» **WHAT IS ASKED**: Convert the listing, from its first line up to and including the line that contains "vignetting: fall-off start", into a Markdown table with the columns Row and Text. Give each line its row number, and leave out blank lines.

— START OF DATA IN THIS EXERCISE —

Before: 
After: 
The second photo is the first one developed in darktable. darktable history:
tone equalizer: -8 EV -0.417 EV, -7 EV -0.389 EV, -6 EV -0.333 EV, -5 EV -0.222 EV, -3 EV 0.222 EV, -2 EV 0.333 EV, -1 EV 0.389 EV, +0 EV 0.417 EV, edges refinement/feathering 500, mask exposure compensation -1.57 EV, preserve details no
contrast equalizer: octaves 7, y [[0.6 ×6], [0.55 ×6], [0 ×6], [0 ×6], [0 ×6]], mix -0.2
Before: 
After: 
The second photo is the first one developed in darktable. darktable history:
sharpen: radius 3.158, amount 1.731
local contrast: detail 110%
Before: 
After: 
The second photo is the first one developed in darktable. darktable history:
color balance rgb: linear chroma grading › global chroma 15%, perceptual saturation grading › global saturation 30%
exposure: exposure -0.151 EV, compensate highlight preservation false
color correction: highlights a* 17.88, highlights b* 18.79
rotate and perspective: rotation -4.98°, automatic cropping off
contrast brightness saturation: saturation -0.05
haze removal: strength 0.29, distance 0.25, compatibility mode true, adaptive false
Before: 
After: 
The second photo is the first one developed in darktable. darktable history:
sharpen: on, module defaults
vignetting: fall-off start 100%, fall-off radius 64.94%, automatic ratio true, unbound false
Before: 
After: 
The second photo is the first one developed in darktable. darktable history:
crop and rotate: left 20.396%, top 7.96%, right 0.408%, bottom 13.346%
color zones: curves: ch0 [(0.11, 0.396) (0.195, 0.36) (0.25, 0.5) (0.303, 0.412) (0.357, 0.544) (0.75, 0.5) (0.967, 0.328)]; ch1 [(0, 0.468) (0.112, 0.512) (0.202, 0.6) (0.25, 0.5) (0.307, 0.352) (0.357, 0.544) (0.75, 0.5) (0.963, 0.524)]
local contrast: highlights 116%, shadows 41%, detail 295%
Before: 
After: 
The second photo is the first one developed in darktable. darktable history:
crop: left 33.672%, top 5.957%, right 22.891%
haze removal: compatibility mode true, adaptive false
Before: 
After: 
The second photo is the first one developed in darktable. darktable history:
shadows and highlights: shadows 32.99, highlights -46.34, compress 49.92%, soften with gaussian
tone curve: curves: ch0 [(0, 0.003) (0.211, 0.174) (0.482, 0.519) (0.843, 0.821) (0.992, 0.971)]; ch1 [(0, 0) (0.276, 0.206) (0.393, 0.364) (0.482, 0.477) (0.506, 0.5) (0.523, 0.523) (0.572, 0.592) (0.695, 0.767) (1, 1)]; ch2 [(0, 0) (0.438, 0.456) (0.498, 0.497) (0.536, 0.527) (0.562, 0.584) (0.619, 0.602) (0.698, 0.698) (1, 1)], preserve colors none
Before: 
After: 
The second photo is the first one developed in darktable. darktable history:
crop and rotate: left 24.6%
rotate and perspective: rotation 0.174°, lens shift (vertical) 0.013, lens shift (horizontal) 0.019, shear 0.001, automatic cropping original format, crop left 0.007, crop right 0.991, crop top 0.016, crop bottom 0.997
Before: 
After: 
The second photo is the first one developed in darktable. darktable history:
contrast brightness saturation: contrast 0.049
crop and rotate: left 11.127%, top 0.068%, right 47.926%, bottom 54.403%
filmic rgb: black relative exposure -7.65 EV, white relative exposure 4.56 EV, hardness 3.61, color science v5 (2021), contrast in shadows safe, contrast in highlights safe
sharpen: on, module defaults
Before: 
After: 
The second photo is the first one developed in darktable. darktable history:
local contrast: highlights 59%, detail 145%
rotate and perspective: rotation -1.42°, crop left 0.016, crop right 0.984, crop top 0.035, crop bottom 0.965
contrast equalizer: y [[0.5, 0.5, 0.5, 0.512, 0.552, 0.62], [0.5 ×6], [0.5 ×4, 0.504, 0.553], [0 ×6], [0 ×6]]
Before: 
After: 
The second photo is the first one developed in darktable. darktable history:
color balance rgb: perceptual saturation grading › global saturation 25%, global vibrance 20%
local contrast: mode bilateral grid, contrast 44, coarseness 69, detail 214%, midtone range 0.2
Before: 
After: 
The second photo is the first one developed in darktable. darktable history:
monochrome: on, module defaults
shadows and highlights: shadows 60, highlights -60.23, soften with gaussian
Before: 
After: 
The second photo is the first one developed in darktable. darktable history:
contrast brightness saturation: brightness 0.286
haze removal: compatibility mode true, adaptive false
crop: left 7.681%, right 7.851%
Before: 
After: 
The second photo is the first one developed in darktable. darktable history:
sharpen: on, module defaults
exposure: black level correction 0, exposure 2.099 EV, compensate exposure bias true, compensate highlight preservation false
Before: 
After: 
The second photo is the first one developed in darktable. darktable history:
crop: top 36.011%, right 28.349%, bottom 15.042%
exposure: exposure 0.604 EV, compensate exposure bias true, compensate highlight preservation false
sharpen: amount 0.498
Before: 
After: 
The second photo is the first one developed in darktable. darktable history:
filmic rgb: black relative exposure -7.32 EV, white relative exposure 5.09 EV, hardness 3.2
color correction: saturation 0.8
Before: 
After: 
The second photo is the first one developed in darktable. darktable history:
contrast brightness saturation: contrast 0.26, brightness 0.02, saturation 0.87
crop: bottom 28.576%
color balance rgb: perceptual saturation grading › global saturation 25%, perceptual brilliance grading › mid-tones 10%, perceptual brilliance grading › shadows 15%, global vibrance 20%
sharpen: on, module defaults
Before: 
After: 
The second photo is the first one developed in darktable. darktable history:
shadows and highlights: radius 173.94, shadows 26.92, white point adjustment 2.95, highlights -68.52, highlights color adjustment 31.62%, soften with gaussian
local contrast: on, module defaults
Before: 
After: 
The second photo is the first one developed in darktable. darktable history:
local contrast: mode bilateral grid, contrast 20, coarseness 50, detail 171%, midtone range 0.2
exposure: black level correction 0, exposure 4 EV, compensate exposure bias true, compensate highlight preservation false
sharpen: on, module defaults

— END OF DATA IN THIS EXERCISE —

» **RESPONSE TO THIS TASK**:
| Row | Text |
|---|---|
| 1 | Before:  |
| 2 | After:  |
| 3 | The second photo is the first one developed in darktable. darktable history: |
| 4 | tone equalizer: -8 EV -0.417 EV, -7 EV -0.389 EV, -6 EV -0.333 EV, -5 EV -0.222 EV, -3 EV 0.222 EV, -2 EV 0.333 EV, -1 EV 0.389 EV, +0 EV 0.417 EV, edges refinement/feathering 500, mask exposure compensation -1.57 EV, preserve details no |
| 5 | contrast equalizer: octaves 7, y [[0.6 ×6], [0.55 ×6], [0 ×6], [0 ×6], [0 ×6]], mix -0.2 |
| 6 | Before:  |
| 7 | After:  |
| 8 | The second photo is the first one developed in darktable. darktable history: |
| 9 | sharpen: radius 3.158, amount 1.731 |
| 10 | local contrast: detail 110% |
| 11 | Before:  |
| 12 | After:  |
| 13 | The second photo is the first one developed in darktable. darktable history: |
| 14 | color balance rgb: linear chroma grading › global chroma 15%, perceptual saturation grading › global saturation 30% |
| 15 | exposure: exposure -0.151 EV, compensate highlight preservation false |
| 16 | color correction: highlights a* 17.88, highlights b* 18.79 |
| 17 | rotate and perspective: rotation -4.98°, automatic cropping off |
| 18 | contrast brightness saturation: saturation -0.05 |
| 19 | haze removal: strength 0.29, distance 0.25, compatibility mode true, adaptive false |
| 20 | Before:  |
| 21 | After:  |
| 22 | The second photo is the first one developed in darktable. darktable history: |
| 23 | sharpen: on, module defaults |
| 24 | vignetting: fall-off start 100%, fall-off radius 64.94%, automatic ratio true, unbound false |